Depletion of capsaicin sensitive sensory nerve fibers results in attenuation but not the abolition of fracture induced pain behaviors. Following closed fracture of the femur, rats treated with vehicle alone exhibited dramatically increased time spent spontaneously guarding (A), a greater number of spontaneous flinches (B), and reduced weight bearing of the fractured limb (C) as compared to naïve animals or animals that received intramedullary pin placement alone.
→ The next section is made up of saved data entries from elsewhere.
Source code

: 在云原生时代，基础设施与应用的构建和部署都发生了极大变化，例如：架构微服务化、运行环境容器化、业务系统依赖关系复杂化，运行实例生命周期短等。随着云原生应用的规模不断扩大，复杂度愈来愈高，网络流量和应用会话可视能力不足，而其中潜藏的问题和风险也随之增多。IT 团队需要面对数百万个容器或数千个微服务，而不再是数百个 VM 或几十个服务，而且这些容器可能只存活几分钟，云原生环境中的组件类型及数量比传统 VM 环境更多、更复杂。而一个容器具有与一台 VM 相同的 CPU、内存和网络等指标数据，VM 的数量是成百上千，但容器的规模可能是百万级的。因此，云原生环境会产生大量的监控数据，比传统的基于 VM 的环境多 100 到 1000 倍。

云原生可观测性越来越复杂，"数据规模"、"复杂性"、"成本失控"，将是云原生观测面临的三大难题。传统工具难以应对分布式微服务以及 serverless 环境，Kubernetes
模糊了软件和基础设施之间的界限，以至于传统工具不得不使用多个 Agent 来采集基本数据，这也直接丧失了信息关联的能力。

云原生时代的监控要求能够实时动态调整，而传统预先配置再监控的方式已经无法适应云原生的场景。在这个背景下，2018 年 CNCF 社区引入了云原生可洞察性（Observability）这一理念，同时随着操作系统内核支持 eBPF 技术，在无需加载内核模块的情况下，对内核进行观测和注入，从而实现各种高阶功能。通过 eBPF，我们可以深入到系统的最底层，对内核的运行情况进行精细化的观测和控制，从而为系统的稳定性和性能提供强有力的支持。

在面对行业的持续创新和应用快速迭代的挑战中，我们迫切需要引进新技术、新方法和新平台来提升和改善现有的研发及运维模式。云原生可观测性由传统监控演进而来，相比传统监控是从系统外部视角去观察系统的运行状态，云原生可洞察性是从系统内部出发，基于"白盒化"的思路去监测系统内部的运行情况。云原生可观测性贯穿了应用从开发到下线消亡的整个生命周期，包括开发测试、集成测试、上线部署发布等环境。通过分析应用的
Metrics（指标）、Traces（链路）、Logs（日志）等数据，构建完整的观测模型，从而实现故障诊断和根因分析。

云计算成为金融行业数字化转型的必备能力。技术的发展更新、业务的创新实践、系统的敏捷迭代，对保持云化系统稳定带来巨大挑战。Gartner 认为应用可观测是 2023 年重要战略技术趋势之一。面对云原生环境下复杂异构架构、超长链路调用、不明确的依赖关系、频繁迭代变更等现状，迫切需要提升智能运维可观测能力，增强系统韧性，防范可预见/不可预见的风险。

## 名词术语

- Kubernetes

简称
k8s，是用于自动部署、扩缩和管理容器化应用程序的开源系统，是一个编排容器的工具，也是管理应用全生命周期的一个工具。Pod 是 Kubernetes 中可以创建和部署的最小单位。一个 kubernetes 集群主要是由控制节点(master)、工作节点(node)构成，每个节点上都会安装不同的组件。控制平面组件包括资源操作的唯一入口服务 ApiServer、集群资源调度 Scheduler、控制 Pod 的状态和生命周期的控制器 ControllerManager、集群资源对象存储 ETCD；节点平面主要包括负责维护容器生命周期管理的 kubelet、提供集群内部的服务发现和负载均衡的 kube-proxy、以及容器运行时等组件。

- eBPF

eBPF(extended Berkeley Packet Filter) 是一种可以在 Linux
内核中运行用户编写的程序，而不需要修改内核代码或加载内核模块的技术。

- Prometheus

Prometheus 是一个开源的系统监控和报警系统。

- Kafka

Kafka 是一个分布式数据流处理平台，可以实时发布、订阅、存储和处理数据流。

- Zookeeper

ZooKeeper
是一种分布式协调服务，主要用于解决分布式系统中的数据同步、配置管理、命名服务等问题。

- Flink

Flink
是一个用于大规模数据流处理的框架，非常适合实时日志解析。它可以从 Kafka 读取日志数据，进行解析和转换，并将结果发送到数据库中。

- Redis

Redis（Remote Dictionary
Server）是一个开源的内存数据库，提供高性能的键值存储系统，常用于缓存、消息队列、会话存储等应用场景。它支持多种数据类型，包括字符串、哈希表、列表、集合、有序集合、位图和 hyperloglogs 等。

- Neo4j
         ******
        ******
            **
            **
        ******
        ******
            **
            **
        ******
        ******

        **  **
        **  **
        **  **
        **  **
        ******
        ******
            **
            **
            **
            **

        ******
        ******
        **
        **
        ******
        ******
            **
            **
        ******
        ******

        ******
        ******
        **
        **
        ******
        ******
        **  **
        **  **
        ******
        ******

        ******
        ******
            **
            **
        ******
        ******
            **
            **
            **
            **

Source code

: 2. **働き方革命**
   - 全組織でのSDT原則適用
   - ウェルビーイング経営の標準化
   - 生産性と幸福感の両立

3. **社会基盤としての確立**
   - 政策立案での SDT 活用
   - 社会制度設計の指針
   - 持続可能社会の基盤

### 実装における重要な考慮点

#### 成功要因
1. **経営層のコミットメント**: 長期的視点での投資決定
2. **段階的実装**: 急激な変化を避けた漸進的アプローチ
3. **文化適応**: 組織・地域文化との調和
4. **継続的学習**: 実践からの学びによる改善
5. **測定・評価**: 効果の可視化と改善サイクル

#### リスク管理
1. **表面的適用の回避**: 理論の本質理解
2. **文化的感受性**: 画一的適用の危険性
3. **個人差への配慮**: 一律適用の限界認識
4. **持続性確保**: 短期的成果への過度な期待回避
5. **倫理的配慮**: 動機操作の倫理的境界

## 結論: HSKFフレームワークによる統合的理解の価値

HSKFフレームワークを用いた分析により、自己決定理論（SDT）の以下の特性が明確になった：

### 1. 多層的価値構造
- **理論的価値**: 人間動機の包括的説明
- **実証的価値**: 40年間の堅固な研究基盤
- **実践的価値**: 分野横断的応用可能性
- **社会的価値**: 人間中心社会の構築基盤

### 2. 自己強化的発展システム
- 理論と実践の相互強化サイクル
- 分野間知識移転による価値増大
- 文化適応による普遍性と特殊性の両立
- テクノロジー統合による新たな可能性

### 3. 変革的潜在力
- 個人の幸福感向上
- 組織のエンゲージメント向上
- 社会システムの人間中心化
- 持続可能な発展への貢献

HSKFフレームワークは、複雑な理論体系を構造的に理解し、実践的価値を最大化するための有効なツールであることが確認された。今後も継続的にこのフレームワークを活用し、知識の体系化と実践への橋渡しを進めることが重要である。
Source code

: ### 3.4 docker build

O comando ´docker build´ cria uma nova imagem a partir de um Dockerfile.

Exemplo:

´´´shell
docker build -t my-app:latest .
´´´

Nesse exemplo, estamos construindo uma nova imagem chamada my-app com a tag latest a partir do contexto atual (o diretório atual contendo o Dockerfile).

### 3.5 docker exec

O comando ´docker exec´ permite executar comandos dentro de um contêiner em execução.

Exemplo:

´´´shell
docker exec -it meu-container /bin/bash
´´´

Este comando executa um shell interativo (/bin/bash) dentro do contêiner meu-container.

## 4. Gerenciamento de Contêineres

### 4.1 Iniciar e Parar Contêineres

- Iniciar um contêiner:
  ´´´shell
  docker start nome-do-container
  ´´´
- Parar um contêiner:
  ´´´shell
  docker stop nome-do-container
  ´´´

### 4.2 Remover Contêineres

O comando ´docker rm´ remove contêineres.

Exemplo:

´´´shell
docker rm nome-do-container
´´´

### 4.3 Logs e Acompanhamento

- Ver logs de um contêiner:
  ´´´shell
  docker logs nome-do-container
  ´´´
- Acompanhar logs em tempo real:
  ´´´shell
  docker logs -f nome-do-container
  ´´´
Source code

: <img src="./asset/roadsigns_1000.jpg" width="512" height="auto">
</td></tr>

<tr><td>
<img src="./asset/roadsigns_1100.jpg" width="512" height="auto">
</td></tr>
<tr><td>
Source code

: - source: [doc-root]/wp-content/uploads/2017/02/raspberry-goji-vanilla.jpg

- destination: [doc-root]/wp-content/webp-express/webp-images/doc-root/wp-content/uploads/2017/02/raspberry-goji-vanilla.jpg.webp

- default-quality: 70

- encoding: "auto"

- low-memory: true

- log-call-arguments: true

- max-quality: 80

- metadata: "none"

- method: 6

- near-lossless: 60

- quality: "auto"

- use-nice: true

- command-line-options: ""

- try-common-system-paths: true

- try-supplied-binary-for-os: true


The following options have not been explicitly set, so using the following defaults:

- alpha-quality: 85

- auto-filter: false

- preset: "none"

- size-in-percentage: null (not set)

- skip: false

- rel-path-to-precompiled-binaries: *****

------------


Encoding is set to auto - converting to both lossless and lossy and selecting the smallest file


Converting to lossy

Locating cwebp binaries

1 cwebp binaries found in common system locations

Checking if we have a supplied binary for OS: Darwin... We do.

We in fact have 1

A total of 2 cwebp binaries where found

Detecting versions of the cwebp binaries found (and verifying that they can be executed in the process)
Animals that received neonatal capsaicin treatment showed a reduction of fracture-induced pain-related behaviors at nearly all time points examined as compared to vehicle treated rats with femoral fracture. Note that the onset and time course of the pain behaviors following fracture were not modified by neonatal capsaicin treatment suggesting that both the C-fibers and A-delta fibers that normally innervate the bone participate in sensing and transmitting bone fracture pain. Histogram showing the effect of capsaicin treatment on the mineralized callus area of the fractured femur as measured by radiographic analysis (D). Although there was a small, but statistically significant , increase in callus area in the capsaicin-treated + fracture vs. the vehicle-treated + fracture animals at days 14 and 28 post-fracture, there was no significant difference in the overall fracture site bridging score at any of the times examined (E). Data are presented as the mean ± standard error of the mean. *p <0.05 fracture + capsaicin-treated rats vs. fracture+vehicle-treated rats.